Intraoperative Nerve Action Potentials (NAP) Optimization
Intraoperative nerve action potentials allow testing of the peripheral nerve through physiological means. A surgeon uses the information you give them from the NAP to assess nerve damage, assess the degree of nerve sparing (or intact myelinated fibers) and evaluate the nerve for potential recovery in more severe lesions. While it’s not the end-all-be-all, it is a very useful tool that the surgeon will use to ultimately decide the course of action for that patient. Your feedback is critical to the decision the surgeon will make… neurolysis or nerve repair.
What’s a little bit different here is that we aren’t testing things out before they start their incision like a SSEP, MEP or BAER. We won’t be able to start testing till they have their exposure complete, and the surgeon is staring straight down at the nerve. It’s go time for the surgeon. You won’t have time to troubleshoot a sloppy setup.
Also, we aren’t looking for a loss of an established baseline. The surgeon already knows that there is damage to the nerve. What we’re looking to find out if there is an intact nerve capable of regeneration or not.
How important is a proper assessment of intraoperative nerve action potentials?
Here’s what some of the leaders in peripheral nerve surgery and monitoring found at their center…
So you can see, we can contribute quite a bit here. And not having the right setup might cause you to miss the very tiny intraoperative nerve action potential (a false negative).
Here’re 7 ways to make sure your neuromonitoring CNAP is spot on accurate.
- Supramaximal stimulation – This is not like stimulating pedicle screws, where you want to record the threshold. Here, you want to make sure that you elicit a response from all the functioning fibers. This will give you the largest amplitude possible. Stimulation levels are about 3-15 V (or 1-5 mA) at a duration of 50 microseconds for a healthy nerve, and up to 100 V for a scarred up, unhealthy nerve. Rarely go over 50 V.

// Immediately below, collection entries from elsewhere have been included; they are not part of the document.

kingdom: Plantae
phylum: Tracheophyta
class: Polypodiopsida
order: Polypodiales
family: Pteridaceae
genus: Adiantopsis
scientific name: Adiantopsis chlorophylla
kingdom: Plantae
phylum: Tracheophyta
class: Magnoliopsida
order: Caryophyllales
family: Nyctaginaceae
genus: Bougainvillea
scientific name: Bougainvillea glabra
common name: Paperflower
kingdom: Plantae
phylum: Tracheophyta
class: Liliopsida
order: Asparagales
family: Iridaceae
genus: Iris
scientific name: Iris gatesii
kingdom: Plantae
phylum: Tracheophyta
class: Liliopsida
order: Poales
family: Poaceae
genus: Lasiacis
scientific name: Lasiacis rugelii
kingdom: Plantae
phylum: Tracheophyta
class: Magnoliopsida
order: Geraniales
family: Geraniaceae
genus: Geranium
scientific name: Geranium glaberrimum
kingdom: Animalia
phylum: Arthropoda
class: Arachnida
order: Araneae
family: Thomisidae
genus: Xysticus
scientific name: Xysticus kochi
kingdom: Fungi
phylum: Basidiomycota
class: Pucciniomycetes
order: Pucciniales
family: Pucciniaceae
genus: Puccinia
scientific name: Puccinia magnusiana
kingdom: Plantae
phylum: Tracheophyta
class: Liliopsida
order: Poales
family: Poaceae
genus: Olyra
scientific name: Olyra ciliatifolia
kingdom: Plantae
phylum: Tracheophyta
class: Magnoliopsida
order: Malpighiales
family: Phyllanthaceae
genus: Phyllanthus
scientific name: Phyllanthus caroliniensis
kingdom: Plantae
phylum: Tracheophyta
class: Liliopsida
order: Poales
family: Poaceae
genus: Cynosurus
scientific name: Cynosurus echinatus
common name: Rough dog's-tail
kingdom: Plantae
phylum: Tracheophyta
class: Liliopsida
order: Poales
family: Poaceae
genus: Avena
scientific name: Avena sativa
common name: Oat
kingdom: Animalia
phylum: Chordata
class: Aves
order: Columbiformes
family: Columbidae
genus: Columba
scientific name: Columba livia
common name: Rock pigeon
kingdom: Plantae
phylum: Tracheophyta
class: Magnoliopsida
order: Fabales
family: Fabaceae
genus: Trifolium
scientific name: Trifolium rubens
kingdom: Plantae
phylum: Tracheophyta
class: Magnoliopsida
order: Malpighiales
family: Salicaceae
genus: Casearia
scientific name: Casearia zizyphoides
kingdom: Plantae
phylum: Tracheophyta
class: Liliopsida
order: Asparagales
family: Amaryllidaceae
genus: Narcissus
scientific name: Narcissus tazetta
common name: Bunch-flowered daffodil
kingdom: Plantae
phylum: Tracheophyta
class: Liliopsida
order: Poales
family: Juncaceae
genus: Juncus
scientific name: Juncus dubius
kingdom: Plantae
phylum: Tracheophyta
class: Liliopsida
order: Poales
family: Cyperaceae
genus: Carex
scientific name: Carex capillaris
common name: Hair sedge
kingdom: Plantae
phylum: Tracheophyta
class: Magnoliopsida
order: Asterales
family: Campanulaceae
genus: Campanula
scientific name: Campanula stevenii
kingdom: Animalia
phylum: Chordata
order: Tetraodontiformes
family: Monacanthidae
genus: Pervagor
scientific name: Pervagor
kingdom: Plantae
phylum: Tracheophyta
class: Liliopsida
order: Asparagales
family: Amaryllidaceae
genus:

- Get some J hook (shepherd’s crook) electrodes – The nerves are going to be in blood and up against other tissue. Use the hooks to lift them out into the air and reduce current shunting. Now the nerve is getting all the juice, instead of sharing.
- Use a 3-pronged stimulator spaced our appropriately– by having the cathode surrounded by 2 anodes, you will reduce the shock artifact that can corrupt your signal. This distance between the 3 stimulating electrodes should be 3mm for smaller nerves, and 5-7mm for larger nerves (like the sciatic).
- Space out your recording electrodes – a distance of 3-5mm works well to reduce artifact
- Maintain space between the stimulating electrodes and recording electrodes – Your stimulating and recording electrodes should be greater than 4cm apart. Again, this will help eliminate shock artifact
- No cold irrigation – cold irrigation can mimic a conduction block. This defeats the purpose of the test.
- Filter out the unwanted frequencies – put your high-frequency filter to 2,500 Hz and your low-frequency filter to 10 Hz. And don’t get too aggressive here. If you filter out too much, you can obliterate the CNAP.
- *BONUS* Make sure your gain and sweep are set up to see it on your screen – a sweep speed of 0.5-2 ms per division will usually put the nerve action potential in the middle or the left side of your screen, with enough space to appreciate the waveform. Set your gain somewhere between 50-500 microvolts per division to see the amplitude (though you might need to go higher than that). The amplitude size of the nerve action potential can vary greatly, so adjust accordingly.
And there you have it. 7 + 1 tips to getting reliable intraoperative nerve action potentials. I hope it helps reduce your chances of getting a flat triggered response due to a technical error, possibly leading the surgeon down the wrong path.